Read more about the project here.
This study will address issues of equity related to access to critical care. The investigators will assess whether the differences in admission to Intensive Care Units for men and women over the age of 65 years are due to differences in social supports (marital status, number of children), and prior personal or family member experience with critical care.
Researchers have found that for certain illnesses patients may be more likely to receive certain kinds of care depending on whether they are men or women. Previous studies by this team have suggested: that men receive more critical care treatments for almost all kinds of conditions; this male predominance of critical care is accentuated in elderly people; and that women are less likely to survive their critical illness, despite being about as sick as men when they are admitted to the hospital or Intensive Care Unit.
A better understanding of the factors that influence health care decisions and outcomes for critically ill older people and differences by gender is needed to develop action plans to ensure equitable delivery of care to these individuals.

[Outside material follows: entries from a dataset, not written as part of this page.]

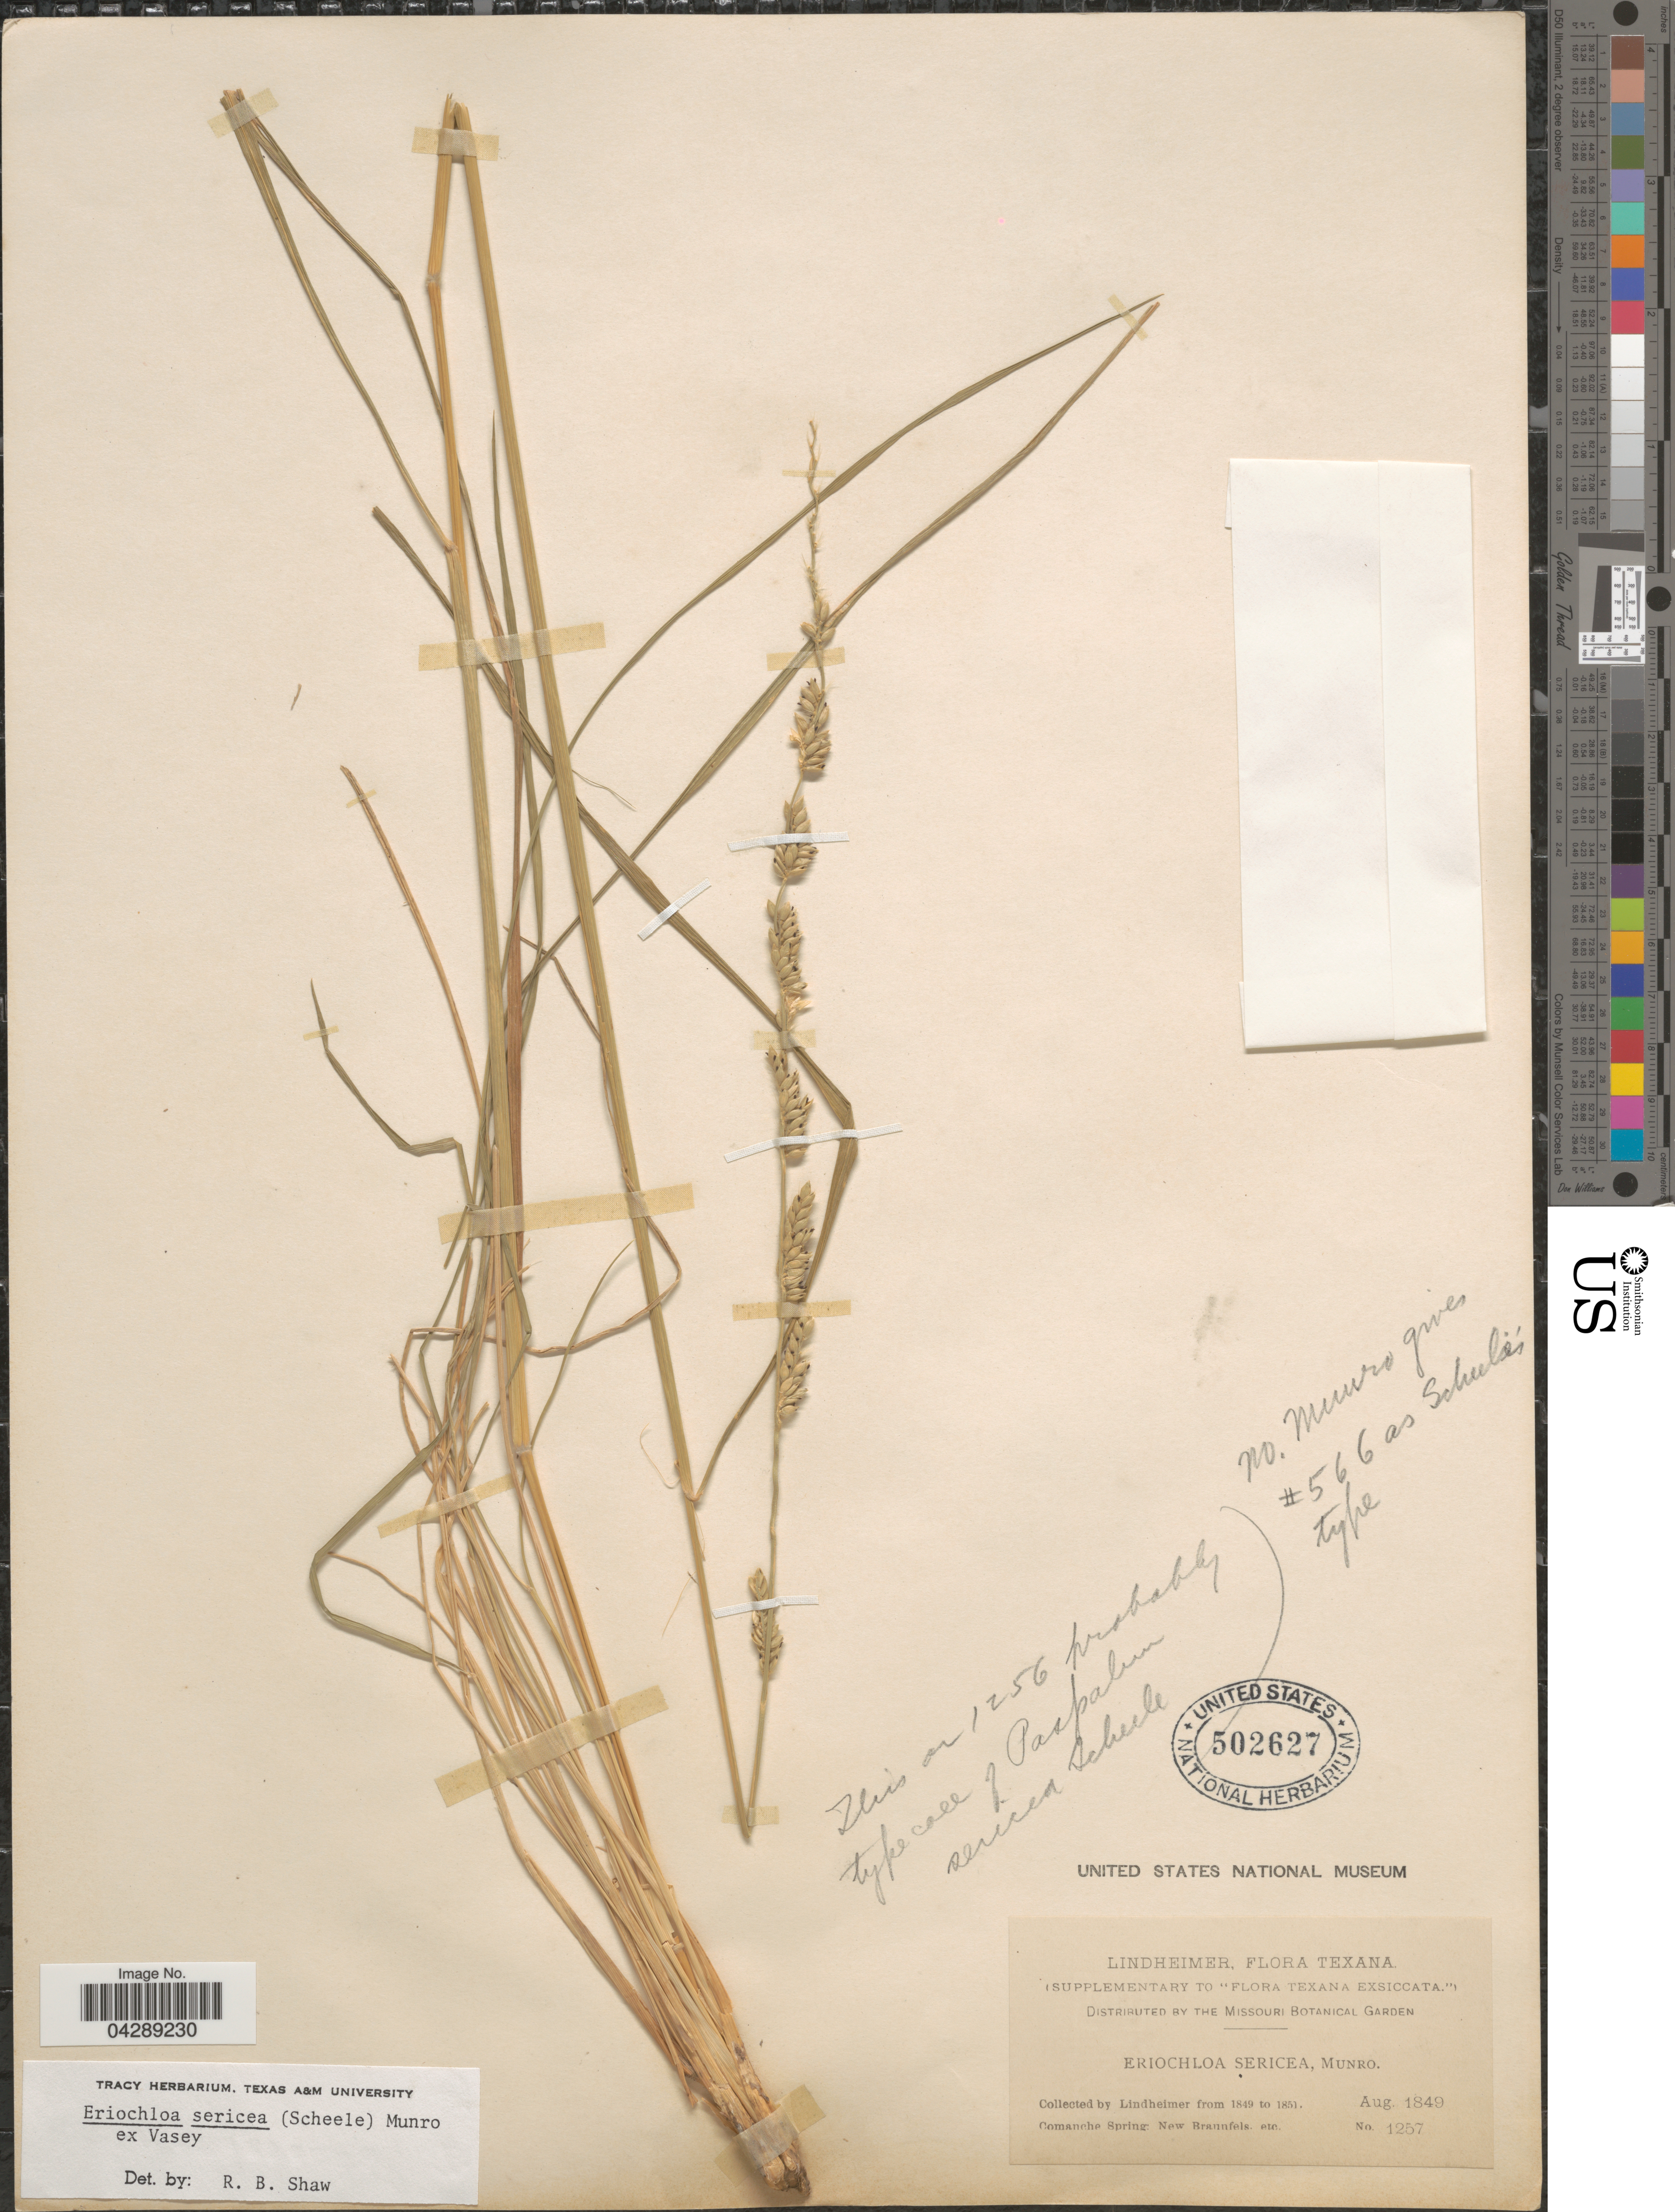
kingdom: Plantae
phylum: Tracheophyta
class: Liliopsida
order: Poales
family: Poaceae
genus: Eriochloa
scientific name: Eriochloa sericea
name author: (Scheele) Munro ex Vasey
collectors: -. Lindheimer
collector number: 1257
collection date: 1849-08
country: United States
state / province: Texas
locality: Texana. Comanche Spring, New Braunfels.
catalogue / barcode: US 502627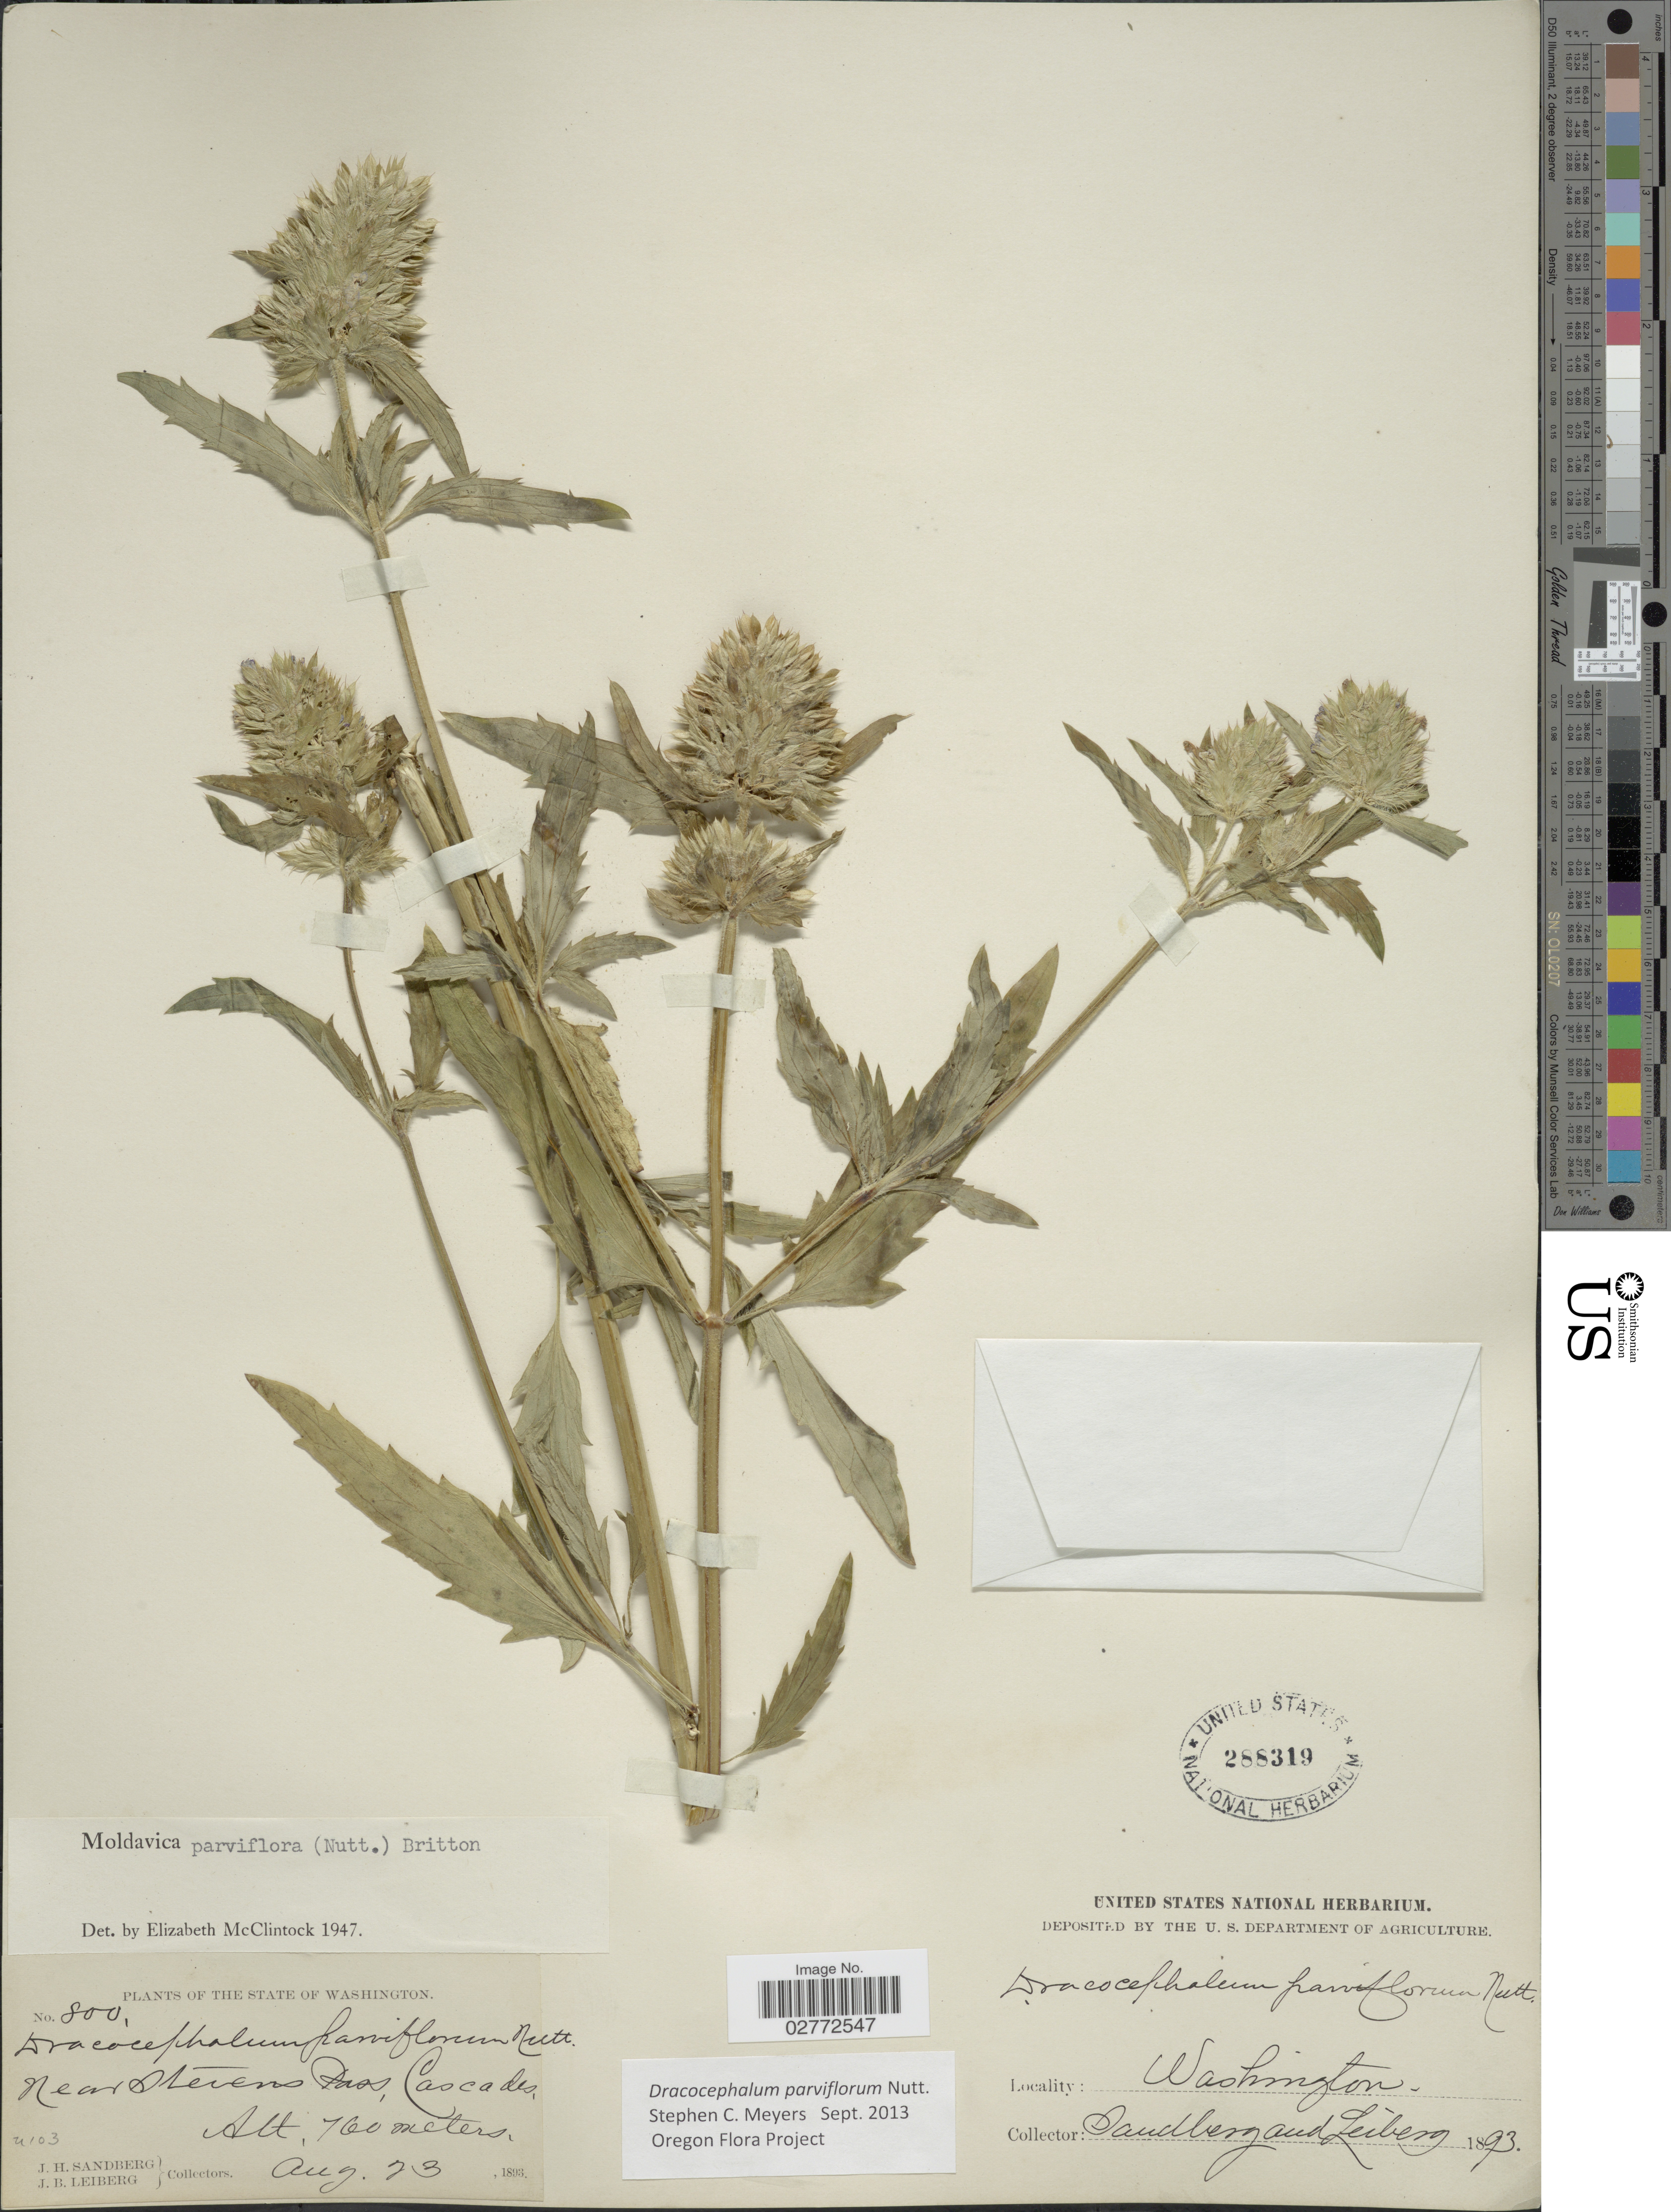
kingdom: Plantae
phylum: Tracheophyta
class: Magnoliopsida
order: Lamiales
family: Lamiaceae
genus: Dracocephalum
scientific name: Dracocephalum parviflorum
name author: Nutt.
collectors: J. H. Sandberg & J. B. Leiberg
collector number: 800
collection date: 1893-08-23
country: United States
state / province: Washington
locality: Near Stevens Pass, Cascades.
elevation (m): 760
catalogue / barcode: US 288319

Allan Garland, MD, MA, BSc is an Associate Professor of Medicine and Community Health Services at the University of Manitoba. He obtained his BS in Physics at the University of Michigan, his MA in Physics at Harvard, and his MD at the University of Chicago. He interned in Internal Medicine at the University of Iowa Hospitals and Clinics, and completed his residency in Internal Medicine and a fellowship in pulmonary and critical care medicine at the University of Chicago Hospitals and Clinics. Prior to joining the faculty at the University of Manitoba in 2007, Dr. Garland held faculty appointments at Robert Wood Johnson Medical School, Rutgers University, and Case Western Reserve University. In addition to investigating the source and magnitude of variation in ICU care, his other research interests are also in the field of critical care, including the relationship between structure and outcomes, long-term patient outcomes including quality of life, cost-effectiveness, optimal use of vascular access devices, and ICU staffing with an emphasis on job stress, burnout and worker retention.
Andrea Hill, PhD is a Research Associate at Sunnybrook Health Sciences. Her research interests relates to the epidemiology and outcomes of critical illness and injuries. Her current work focuses on understanding the determinants of intensive care unit admissions and long-term outcomes among the elderly following critical illness.